Raúl Mendoza Cánepa

Hipocondría

Cuento

Hipocondría
Raúl Mendoza Cánepa
24 de junio del 2024


“Me llamo Eliseo Blanco. Soplo con fuerza sobre la vela, que ahora humea. Me abraza, la abrazo. Cuando se alcanza los cincuenta es un ritual que redime o aniquila”. Tus ojos se dilatan, se hinchan, alfileretean. 

A las seis debes presentarte en el sepelio de Juan Alberti, un compañero de la universidad. El hijo mayor del profesor Paco Alberti. Preguntan de qué se murió, y todos callan; pareciera que morirse es un escándalo. Salvatierra te llama, atiesado y contrito: “Se murió de un cáncer en los huevos”. Cavilas, languideces, sudas.

–Mi más sentido pésame, señora –dice Carlos, mientras repites el gesto.
–Ustedes son sus compañeros de promoción, tomen asiento –farfulla. 
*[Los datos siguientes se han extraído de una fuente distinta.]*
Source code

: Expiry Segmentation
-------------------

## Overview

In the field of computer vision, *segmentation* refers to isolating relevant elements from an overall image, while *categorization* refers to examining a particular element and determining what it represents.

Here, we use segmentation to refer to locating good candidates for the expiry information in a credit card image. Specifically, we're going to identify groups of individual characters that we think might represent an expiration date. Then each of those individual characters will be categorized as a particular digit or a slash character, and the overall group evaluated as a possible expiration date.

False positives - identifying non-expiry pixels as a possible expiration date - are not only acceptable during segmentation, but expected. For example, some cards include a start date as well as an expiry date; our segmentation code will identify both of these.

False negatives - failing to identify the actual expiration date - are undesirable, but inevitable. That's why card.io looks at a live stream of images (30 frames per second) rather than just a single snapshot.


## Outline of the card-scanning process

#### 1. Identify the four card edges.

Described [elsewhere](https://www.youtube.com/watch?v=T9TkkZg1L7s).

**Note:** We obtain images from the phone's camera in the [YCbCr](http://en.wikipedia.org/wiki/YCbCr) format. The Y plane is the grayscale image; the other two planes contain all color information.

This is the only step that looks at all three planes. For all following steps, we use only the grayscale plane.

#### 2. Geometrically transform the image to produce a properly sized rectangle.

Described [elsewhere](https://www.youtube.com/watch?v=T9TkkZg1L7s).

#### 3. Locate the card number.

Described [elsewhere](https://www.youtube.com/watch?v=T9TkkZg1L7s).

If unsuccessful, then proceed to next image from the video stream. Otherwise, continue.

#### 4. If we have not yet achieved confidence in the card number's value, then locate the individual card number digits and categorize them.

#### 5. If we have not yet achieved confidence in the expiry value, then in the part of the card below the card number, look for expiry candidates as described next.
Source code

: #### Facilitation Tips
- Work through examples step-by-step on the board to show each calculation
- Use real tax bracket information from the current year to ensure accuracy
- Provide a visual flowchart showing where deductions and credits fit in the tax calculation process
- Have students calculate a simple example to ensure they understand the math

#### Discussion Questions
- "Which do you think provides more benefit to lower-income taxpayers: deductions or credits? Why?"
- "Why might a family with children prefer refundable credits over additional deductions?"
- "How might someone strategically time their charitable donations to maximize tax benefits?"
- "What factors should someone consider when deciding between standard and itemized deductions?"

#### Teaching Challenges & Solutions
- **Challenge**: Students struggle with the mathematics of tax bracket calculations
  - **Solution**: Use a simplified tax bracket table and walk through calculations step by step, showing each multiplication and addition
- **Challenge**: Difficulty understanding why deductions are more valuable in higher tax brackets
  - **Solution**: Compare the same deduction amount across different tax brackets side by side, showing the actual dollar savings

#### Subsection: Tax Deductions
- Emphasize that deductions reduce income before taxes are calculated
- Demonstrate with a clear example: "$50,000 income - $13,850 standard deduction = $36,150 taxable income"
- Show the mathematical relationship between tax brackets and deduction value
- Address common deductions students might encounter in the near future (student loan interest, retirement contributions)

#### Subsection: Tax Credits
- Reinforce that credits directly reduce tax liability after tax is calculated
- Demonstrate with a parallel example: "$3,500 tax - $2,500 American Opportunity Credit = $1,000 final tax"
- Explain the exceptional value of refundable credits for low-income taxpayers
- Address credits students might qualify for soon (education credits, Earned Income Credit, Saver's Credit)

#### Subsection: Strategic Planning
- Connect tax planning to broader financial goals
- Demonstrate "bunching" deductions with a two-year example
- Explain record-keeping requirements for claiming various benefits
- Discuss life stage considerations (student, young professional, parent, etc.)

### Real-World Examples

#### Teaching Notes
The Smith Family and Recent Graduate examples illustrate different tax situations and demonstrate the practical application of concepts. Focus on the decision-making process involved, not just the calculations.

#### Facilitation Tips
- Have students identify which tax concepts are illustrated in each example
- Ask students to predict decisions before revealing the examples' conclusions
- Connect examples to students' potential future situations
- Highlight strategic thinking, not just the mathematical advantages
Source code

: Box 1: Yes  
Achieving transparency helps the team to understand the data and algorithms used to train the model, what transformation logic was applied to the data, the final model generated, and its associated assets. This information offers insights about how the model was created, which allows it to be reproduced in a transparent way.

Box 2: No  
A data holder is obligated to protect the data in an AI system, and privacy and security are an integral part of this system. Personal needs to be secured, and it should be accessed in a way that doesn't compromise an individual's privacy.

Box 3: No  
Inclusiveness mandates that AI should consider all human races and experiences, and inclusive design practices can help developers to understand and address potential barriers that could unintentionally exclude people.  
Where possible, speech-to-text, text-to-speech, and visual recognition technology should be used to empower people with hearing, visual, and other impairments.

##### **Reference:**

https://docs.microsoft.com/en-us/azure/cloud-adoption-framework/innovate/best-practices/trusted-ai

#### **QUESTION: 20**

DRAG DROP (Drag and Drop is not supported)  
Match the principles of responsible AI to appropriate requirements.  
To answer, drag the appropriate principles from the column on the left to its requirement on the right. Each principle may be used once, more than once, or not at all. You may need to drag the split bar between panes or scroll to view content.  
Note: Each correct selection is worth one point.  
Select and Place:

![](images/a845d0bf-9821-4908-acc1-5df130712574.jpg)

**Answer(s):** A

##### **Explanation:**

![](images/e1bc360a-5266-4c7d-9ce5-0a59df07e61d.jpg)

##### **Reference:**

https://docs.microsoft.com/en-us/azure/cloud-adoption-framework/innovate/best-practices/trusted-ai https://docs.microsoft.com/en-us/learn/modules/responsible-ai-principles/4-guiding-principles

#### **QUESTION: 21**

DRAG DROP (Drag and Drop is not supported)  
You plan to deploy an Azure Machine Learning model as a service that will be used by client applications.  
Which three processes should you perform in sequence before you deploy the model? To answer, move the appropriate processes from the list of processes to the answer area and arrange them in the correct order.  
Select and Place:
Carlitos sonríe nervioso, extrañado de la suave gentileza de la mujer. Se siente el intenso perfume de los arreglos; tulipanes y gladiolos rodean a un girasol. Un sofá tornasolado relumbra en los ojos. La ventana lateral se agita con el viento, tiene varias capas de herrumbre en los lados. Un reloj acompasa la vista de estantes y enciclopedias. Los cubiertos platinados alumbran desde lejos. 

Te acercas al ataúd. Cierras los ojos. La cara ajada del muerto se deshace como un destello que se rompe en la niebla tras tus párpados. Carlitos te hace una señal para que te serenes, detiene sus ojos en la lámina de sudor de tu frente, crepita el sobre de la clínica en un bolsillo de tu pantalón. Desde la galería se perfilan ángeles, es una cenefa que recorre el muro lateral del comedor hasta el vitral. Un bulto de saliva espesa corta tu respiración, rompes en una tos seca mientras oyes los tacos huecos de la señora que desciende por la escalera. 

–Mi más sentido pésame, señora. 

El padre se acerca adusto. El hombre tiene un chaleco apretado, liliáceo, que su mujer le ha tejido. Cubre una vieja cicatriz diagonal en el cuello. El viejo tiene la mirada lánguida. Exhala con fuerza, se aleja, echa un chorro de aceite en la chimenea. Una flama brota. Las llamaradas proyectan luminiscencias vagas. Carlos profana el recinto donde reposa el ataúd, ese cuadrante gris que resguarda el despojo y el ajuar funerario dentro de aquella atmósfera caliente y espesa. 

Puedes distinguir un espejo, tu rostro amoratado cubierto por un ramaje de venas encima de los ojos. Piensas en los reservorios de vida que te quedan, en la carta sin leer de la Clínica Romero. Un punzón socava tus pulmones. Te pones de pie. Ganas la calle, silencioso, te palpas, estás convencido que hay una montaña que se eleva en tu carne y una leve tumefacción. Eres el papel vacío y la taza volcada, un roble cargado de alcohol y nicotina. El resplandor de tus ojos enrojecidos se vierte en las lunas de un automóvil. “Clínica Romero”. Tomas el sobre blanco de contornos azules. Boqueas el humo de tu cigarro, las manos te tiemblan, una densa humareda te envuelve. Tienes el rostro duro y apretado. Caminas hacia el malecón. 

Deambulas con el sobre cerrado, la respuesta puede abrirte el pecho como una fruta. “Clínica Romero”, las grafías delgadas y sutiles, un sello rojo carmín en la esquina superior. Tu corazón vuelca como una espesa avalancha de lodo. 

Lo observas tratando de distinguir a trasluz alguna palabra. Una esperanza bruta rutila. Lo tomas, lo doblas, das vueltas sin abrirlo. Pareces caer sobre tu propio peso, no tienes fuerza para morirte... Los desgarros hacen presa de ti como las zarpas de un tigre bengalí. Y el sobre blanco con todos sus enigmas aguarda la hora precisa del mediodía, una buena hora para sobrevivir, la mejor de todas, cuando el sol rige sobre el mundo con todo su esplendor.